### [Problem to solve]
Output the records below in full, word for word; pictures do not belong in it.

### [Provided material]

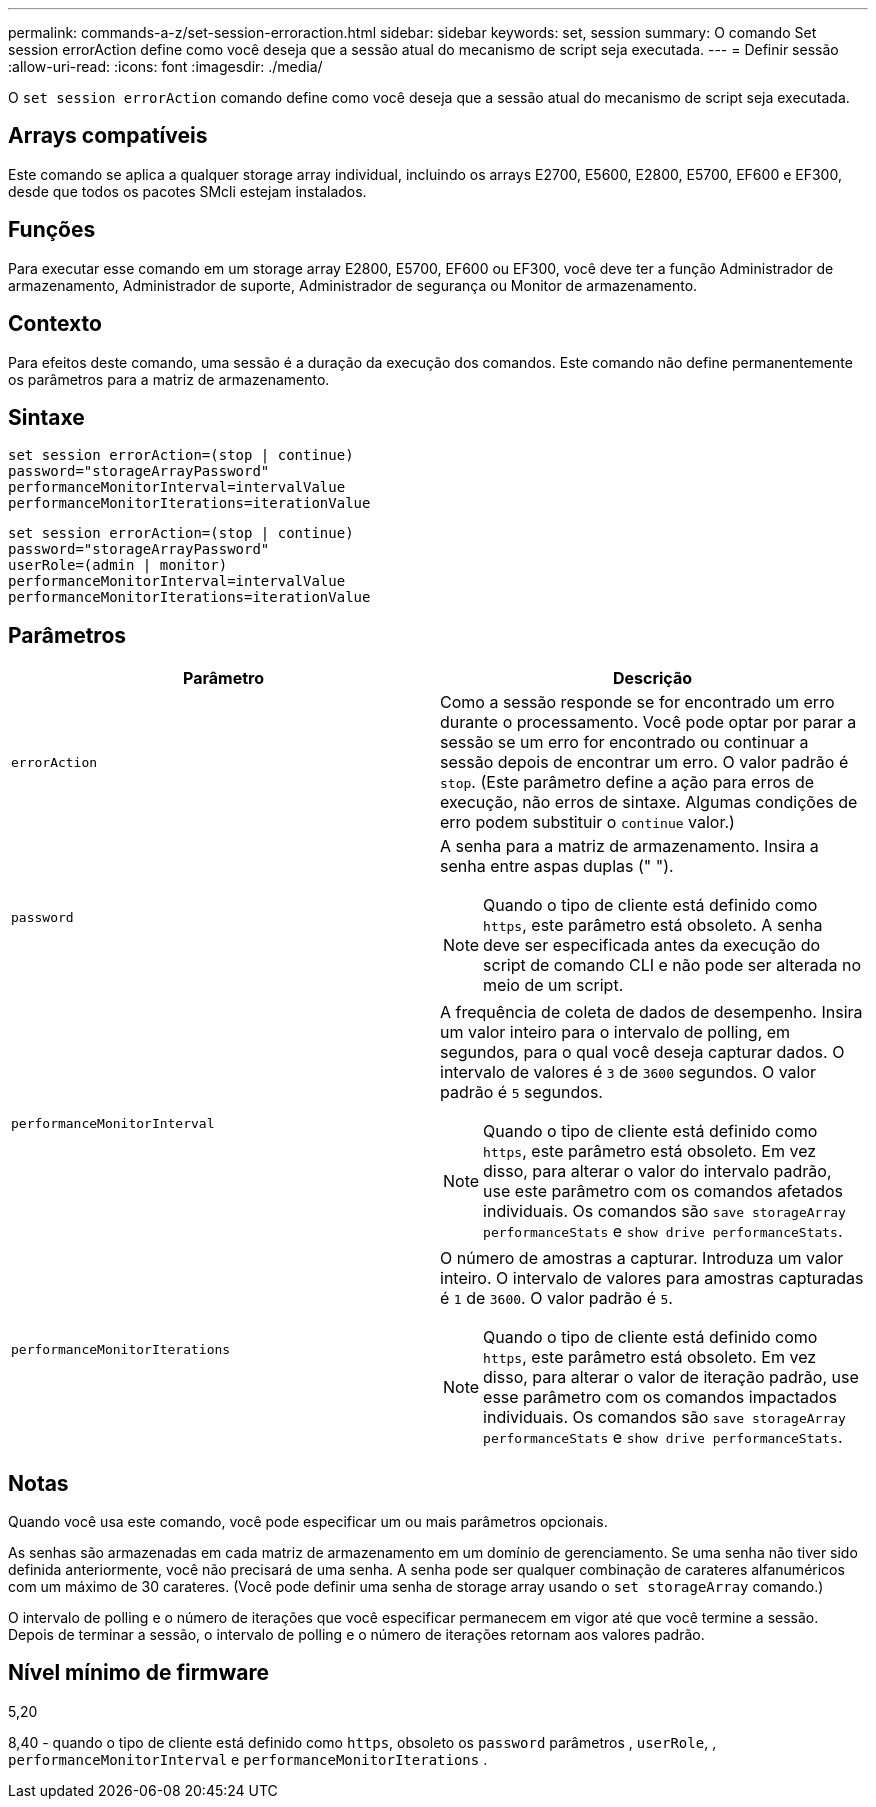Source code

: ---
permalink: commands-a-z/set-session-erroraction.html 
sidebar: sidebar 
keywords: set, session 
summary: O comando Set session errorAction define como você deseja que a sessão atual do mecanismo de script seja executada. 
---
= Definir sessão
:allow-uri-read: 
:icons: font
:imagesdir: ./media/


[role="lead"]
O `set session errorAction` comando define como você deseja que a sessão atual do mecanismo de script seja executada.



== Arrays compatíveis

Este comando se aplica a qualquer storage array individual, incluindo os arrays E2700, E5600, E2800, E5700, EF600 e EF300, desde que todos os pacotes SMcli estejam instalados.



== Funções

Para executar esse comando em um storage array E2800, E5700, EF600 ou EF300, você deve ter a função Administrador de armazenamento, Administrador de suporte, Administrador de segurança ou Monitor de armazenamento.



== Contexto

Para efeitos deste comando, uma sessão é a duração da execução dos comandos. Este comando não define permanentemente os parâmetros para a matriz de armazenamento.



== Sintaxe

[listing]
----
set session errorAction=(stop | continue)
password="storageArrayPassword"
performanceMonitorInterval=intervalValue
performanceMonitorIterations=iterationValue
----
[listing]
----
set session errorAction=(stop | continue)
password="storageArrayPassword"
userRole=(admin | monitor)
performanceMonitorInterval=intervalValue
performanceMonitorIterations=iterationValue
----


== Parâmetros

[cols="2*"]
|===
| Parâmetro | Descrição 


 a| 
`errorAction`
 a| 
Como a sessão responde se for encontrado um erro durante o processamento. Você pode optar por parar a sessão se um erro for encontrado ou continuar a sessão depois de encontrar um erro. O valor padrão é `stop`. (Este parâmetro define a ação para erros de execução, não erros de sintaxe. Algumas condições de erro podem substituir o `continue` valor.)



 a| 
`password`
 a| 
A senha para a matriz de armazenamento. Insira a senha entre aspas duplas (" ").

[NOTE]
====
Quando o tipo de cliente está definido como `https`, este parâmetro está obsoleto. A senha deve ser especificada antes da execução do script de comando CLI e não pode ser alterada no meio de um script.

====


 a| 
`performanceMonitorInterval`
 a| 
A frequência de coleta de dados de desempenho. Insira um valor inteiro para o intervalo de polling, em segundos, para o qual você deseja capturar dados. O intervalo de valores é `3` de `3600` segundos. O valor padrão é `5` segundos.

[NOTE]
====
Quando o tipo de cliente está definido como `https`, este parâmetro está obsoleto. Em vez disso, para alterar o valor do intervalo padrão, use este parâmetro com os comandos afetados individuais. Os comandos são `save storageArray performanceStats` e `show drive performanceStats`.

====


 a| 
`performanceMonitorIterations`
 a| 
O número de amostras a capturar. Introduza um valor inteiro. O intervalo de valores para amostras capturadas é `1` de `3600`. O valor padrão é `5`.

[NOTE]
====
Quando o tipo de cliente está definido como `https`, este parâmetro está obsoleto. Em vez disso, para alterar o valor de iteração padrão, use esse parâmetro com os comandos impactados individuais. Os comandos são `save storageArray performanceStats` e `show drive performanceStats`.

====
|===


== Notas

Quando você usa este comando, você pode especificar um ou mais parâmetros opcionais.

As senhas são armazenadas em cada matriz de armazenamento em um domínio de gerenciamento. Se uma senha não tiver sido definida anteriormente, você não precisará de uma senha. A senha pode ser qualquer combinação de carateres alfanuméricos com um máximo de 30 carateres. (Você pode definir uma senha de storage array usando o `set storageArray` comando.)

O intervalo de polling e o número de iterações que você especificar permanecem em vigor até que você termine a sessão. Depois de terminar a sessão, o intervalo de polling e o número de iterações retornam aos valores padrão.



== Nível mínimo de firmware

5,20

8,40 - quando o tipo de cliente está definido como `https`, obsoleto os `password` parâmetros , `userRole`, , `performanceMonitorInterval` e `performanceMonitorIterations` .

### [Solution for this problem]
Source code

: ---
permalink: commands-a-z/set-session-erroraction.html 
sidebar: sidebar 
keywords: set, session 
summary: O comando Set session errorAction define como você deseja que a sessão atual do mecanismo de script seja executada. 
---
= Definir sessão
:allow-uri-read: 
:icons: font
:imagesdir: ./media/


[role="lead"]
O `set session errorAction` comando define como você deseja que a sessão atual do mecanismo de script seja executada.



== Arrays compatíveis

Este comando se aplica a qualquer storage array individual, incluindo os arrays E2700, E5600, E2800, E5700, EF600 e EF300, desde que todos os pacotes SMcli estejam instalados.



== Funções

Para executar esse comando em um storage array E2800, E5700, EF600 ou EF300, você deve ter a função Administrador de armazenamento, Administrador de suporte, Administrador de segurança ou Monitor de armazenamento.



== Contexto

Para efeitos deste comando, uma sessão é a duração da execução dos comandos. Este comando não define permanentemente os parâmetros para a matriz de armazenamento.



== Sintaxe

[listing]
----
set session errorAction=(stop | continue)
password="storageArrayPassword"
performanceMonitorInterval=intervalValue
performanceMonitorIterations=iterationValue
----
[listing]
----
set session errorAction=(stop | continue)
password="storageArrayPassword"
userRole=(admin | monitor)
performanceMonitorInterval=intervalValue
performanceMonitorIterations=iterationValue
----


== Parâmetros

[cols="2*"]
|===
| Parâmetro | Descrição 


 a| 
`errorAction`
 a| 
Como a sessão responde se for encontrado um erro durante o processamento. Você pode optar por parar a sessão se um erro for encontrado ou continuar a sessão depois de encontrar um erro. O valor padrão é `stop`. (Este parâmetro define a ação para erros de execução, não erros de sintaxe. Algumas condições de erro podem substituir o `continue` valor.)



 a| 
`password`
 a| 
A senha para a matriz de armazenamento. Insira a senha entre aspas duplas (" ").

[NOTE]
====
Quando o tipo de cliente está definido como `https`, este parâmetro está obsoleto. A senha deve ser especificada antes da execução do script de comando CLI e não pode ser alterada no meio de um script.

====


 a| 
`performanceMonitorInterval`
 a| 
A frequência de coleta de dados de desempenho. Insira um valor inteiro para o intervalo de polling, em segundos, para o qual você deseja capturar dados. O intervalo de valores é `3` de `3600` segundos. O valor padrão é `5` segundos.

[NOTE]
====
Quando o tipo de cliente está definido como `https`, este parâmetro está obsoleto. Em vez disso, para alterar o valor do intervalo padrão, use este parâmetro com os comandos afetados individuais. Os comandos são `save storageArray performanceStats` e `show drive performanceStats`.

====


 a| 
`performanceMonitorIterations`
 a| 
O número de amostras a capturar. Introduza um valor inteiro. O intervalo de valores para amostras capturadas é `1` de `3600`. O valor padrão é `5`.

[NOTE]
====
Quando o tipo de cliente está definido como `https`, este parâmetro está obsoleto. Em vez disso, para alterar o valor de iteração padrão, use esse parâmetro com os comandos impactados individuais. Os comandos são `save storageArray performanceStats` e `show drive performanceStats`.

====
|===


== Notas

Quando você usa este comando, você pode especificar um ou mais parâmetros opcionais.

As senhas são armazenadas em cada matriz de armazenamento em um domínio de gerenciamento. Se uma senha não tiver sido definida anteriormente, você não precisará de uma senha. A senha pode ser qualquer combinação de carateres alfanuméricos com um máximo de 30 carateres. (Você pode definir uma senha de storage array usando o `set storageArray` comando.)

O intervalo de polling e o número de iterações que você especificar permanecem em vigor até que você termine a sessão. Depois de terminar a sessão, o intervalo de polling e o número de iterações retornam aos valores padrão.



== Nível mínimo de firmware

5,20

8,40 - quando o tipo de cliente está definido como `https`, obsoleto os `password` parâmetros , `userRole`, , `performanceMonitorInterval` e `performanceMonitorIterations` .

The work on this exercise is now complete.